▶ _Quoted passage_
╔══
More NewsAOL, Time Warner Cable Launch Joint Service

AOL, Time Warner Cable Launch Joint Service

New eyeballs for advertisers: Time Warner launches a cross-division initiative, four years after merger stirred dreams of mega-media convergence.

Time Warner today announced a new “Road Runner Plus AOL” broadband access and content package it will market to existing Time Warner Cable customers and AOL dial-up subscribers.

This strategic agreement between corporate siblings Time Warner Cable and America Online marks a new level of cooperation many envisioned when AOL merged with Time Warner four years ago. The two began cross-promoting each other’s offerings in April 2004, but this new service goes beyond a co-marketing arrangement, according to company officials.

“This is different in character, scale and scope than anything we’ve done before,” said Jonathan Miller, AOL chairman and CEO.

AOL advertisers will gain access to Time Warner Cable’s customers, both the ones who migrate to the combined service and those who stay with their existing Road Runner service. AOL will manage advertising and search opportunities for both the new offering and the Road Runner portal, and Time Warner Cable will begin to integrate both branded and “white-label” offerings from AOL into Road Runner content.

Time Warner Cable will offer AOL content services to its existing Road Runner broadband subscribers, and will attempt to migrate AOL’s current 3 million dial-up customers within Time Warner Cable’s service footprint over the next two years.

The move addresses lingering questions of how AOL, long a dominant dial-up access provider, would remain relevant in a broadband landscape. AOL recently began a shift toward its “over the top” strategy, separating content from access. It launched its AOL for Broadband “bring your own access” product in March 2003, providing advertising, search, commerce and select premium services on top of other broadband providers’ offerings.
╚══
▶ _Task description_
In the news article above about AOL and Time Warner Cable, when did AOL launch its AOL for Broadband "bring your own access" product? The lines that come next have no connection to the news article above.

[Stored data]
╔══
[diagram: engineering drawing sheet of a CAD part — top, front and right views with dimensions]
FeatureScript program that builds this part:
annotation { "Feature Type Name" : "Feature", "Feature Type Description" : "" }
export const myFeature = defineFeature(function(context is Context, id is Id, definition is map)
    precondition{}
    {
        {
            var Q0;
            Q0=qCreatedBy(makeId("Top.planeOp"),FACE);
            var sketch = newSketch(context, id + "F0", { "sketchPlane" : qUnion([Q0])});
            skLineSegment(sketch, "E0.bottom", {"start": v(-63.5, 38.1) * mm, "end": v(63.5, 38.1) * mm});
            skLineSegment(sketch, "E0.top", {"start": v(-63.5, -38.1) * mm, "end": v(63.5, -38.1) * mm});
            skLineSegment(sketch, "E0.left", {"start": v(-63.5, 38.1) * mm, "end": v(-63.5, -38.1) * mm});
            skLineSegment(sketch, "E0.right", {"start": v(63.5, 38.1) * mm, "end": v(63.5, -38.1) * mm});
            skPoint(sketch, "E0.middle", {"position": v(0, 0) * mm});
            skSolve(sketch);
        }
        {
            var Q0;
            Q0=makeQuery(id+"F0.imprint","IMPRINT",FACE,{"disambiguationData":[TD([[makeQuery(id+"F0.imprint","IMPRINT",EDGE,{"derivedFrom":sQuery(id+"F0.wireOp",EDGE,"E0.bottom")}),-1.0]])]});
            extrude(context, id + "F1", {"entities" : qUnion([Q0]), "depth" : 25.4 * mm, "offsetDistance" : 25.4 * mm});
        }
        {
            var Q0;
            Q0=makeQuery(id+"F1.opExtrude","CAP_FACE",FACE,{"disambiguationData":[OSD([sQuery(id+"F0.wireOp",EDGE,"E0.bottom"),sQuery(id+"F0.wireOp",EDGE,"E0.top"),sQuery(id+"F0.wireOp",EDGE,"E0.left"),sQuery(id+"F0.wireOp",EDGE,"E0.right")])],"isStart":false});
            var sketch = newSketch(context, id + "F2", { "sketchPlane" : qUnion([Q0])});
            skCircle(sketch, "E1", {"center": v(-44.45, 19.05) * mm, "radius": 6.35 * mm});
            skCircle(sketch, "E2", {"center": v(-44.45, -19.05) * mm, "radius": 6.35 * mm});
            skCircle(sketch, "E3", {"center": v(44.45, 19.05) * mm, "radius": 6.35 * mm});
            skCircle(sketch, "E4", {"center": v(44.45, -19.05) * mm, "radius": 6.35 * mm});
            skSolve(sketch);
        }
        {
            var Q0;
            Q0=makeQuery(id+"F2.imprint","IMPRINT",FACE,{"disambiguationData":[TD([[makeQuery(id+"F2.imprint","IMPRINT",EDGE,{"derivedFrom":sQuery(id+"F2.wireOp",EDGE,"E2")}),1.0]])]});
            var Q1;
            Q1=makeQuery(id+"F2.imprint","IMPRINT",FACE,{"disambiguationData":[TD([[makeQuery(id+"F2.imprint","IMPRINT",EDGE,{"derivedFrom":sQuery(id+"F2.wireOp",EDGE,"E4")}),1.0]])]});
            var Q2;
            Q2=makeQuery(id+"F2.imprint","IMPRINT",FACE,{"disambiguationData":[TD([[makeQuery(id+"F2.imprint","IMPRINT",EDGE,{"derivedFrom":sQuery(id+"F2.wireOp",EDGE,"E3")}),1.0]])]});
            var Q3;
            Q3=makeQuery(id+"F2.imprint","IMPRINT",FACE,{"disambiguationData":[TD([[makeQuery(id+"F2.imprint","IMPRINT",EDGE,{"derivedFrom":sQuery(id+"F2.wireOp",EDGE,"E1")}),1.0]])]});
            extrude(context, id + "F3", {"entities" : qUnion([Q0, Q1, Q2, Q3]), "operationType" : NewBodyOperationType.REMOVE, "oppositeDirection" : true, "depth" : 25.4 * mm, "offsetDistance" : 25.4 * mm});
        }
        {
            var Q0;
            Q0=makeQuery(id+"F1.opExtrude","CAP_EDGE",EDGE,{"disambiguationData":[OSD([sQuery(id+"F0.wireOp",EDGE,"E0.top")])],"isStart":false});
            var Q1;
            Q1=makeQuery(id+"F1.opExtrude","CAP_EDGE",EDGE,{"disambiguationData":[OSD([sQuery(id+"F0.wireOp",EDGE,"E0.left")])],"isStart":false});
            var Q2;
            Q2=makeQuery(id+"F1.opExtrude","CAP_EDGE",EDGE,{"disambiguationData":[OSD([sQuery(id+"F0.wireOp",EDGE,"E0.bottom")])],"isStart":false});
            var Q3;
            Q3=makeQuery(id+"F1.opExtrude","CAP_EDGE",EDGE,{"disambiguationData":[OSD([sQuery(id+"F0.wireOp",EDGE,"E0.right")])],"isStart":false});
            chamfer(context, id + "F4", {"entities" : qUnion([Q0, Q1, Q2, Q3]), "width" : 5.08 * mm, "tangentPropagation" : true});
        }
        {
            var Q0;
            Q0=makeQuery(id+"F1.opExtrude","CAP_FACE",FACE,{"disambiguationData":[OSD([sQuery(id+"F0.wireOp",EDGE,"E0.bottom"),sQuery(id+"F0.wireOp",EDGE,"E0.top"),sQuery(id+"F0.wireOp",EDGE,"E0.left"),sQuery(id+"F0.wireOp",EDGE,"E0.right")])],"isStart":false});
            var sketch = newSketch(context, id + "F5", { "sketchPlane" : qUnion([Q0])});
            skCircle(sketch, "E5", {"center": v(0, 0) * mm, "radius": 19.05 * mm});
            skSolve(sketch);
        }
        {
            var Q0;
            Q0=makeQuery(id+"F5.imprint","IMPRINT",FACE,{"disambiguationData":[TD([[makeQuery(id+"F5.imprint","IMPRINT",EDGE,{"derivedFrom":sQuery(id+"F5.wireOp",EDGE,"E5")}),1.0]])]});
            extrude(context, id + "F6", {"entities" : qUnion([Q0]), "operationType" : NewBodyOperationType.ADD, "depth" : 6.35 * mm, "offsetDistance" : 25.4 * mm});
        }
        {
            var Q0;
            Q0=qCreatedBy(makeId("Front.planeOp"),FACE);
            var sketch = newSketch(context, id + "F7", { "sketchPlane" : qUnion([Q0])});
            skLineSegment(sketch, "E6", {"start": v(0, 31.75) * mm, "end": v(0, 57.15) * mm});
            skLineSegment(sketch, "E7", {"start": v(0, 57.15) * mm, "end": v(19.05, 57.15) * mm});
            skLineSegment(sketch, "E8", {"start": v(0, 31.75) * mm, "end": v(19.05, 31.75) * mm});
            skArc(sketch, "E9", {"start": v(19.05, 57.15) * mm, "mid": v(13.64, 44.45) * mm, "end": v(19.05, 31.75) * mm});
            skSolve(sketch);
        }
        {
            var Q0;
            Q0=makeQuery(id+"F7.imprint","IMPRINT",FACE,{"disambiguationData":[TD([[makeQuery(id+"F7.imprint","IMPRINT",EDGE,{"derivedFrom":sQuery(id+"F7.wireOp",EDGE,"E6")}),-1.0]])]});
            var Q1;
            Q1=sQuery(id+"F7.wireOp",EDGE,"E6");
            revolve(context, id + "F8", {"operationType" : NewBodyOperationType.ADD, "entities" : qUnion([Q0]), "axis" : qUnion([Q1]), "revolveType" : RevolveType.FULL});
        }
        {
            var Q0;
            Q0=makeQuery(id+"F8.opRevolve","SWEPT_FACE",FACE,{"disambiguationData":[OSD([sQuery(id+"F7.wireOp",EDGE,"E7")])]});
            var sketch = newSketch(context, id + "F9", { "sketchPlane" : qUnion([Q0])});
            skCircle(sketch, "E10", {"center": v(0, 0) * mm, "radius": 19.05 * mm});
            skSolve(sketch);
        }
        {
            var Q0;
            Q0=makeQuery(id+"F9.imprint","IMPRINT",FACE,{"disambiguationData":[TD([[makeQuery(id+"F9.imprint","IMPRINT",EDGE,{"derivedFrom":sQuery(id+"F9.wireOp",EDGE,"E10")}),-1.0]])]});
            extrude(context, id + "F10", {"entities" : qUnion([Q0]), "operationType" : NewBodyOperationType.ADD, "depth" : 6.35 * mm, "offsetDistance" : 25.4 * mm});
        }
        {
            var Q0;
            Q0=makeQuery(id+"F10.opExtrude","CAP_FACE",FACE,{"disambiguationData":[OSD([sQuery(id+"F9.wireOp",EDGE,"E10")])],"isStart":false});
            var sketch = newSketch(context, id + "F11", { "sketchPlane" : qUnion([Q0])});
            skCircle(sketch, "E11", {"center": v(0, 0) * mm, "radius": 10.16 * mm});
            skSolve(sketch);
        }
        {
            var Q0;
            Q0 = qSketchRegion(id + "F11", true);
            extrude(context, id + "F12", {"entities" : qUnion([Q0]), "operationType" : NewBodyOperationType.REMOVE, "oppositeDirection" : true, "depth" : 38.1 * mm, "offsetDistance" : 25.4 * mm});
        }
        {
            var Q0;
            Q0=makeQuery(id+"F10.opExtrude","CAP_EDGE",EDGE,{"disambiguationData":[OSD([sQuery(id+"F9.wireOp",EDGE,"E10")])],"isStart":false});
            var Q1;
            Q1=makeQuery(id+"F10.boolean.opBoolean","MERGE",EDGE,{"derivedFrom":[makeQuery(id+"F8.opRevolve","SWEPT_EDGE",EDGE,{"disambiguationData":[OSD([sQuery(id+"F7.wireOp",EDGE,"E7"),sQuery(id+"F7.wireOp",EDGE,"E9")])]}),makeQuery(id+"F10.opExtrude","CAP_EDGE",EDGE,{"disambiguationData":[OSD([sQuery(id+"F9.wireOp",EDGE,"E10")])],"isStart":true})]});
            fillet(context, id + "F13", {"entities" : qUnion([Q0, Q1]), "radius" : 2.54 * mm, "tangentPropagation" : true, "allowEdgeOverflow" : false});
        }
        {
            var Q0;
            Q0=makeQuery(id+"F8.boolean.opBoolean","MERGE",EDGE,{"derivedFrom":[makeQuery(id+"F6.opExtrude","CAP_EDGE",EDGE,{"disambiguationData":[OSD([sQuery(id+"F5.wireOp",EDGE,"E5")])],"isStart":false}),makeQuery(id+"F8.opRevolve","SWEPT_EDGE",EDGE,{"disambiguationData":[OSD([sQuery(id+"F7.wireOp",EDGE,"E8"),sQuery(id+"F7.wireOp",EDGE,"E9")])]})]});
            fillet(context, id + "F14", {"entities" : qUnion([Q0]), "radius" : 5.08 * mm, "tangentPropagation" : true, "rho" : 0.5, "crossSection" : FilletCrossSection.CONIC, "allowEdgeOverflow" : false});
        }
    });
╚══
▶ _Output for this task_
March 2003.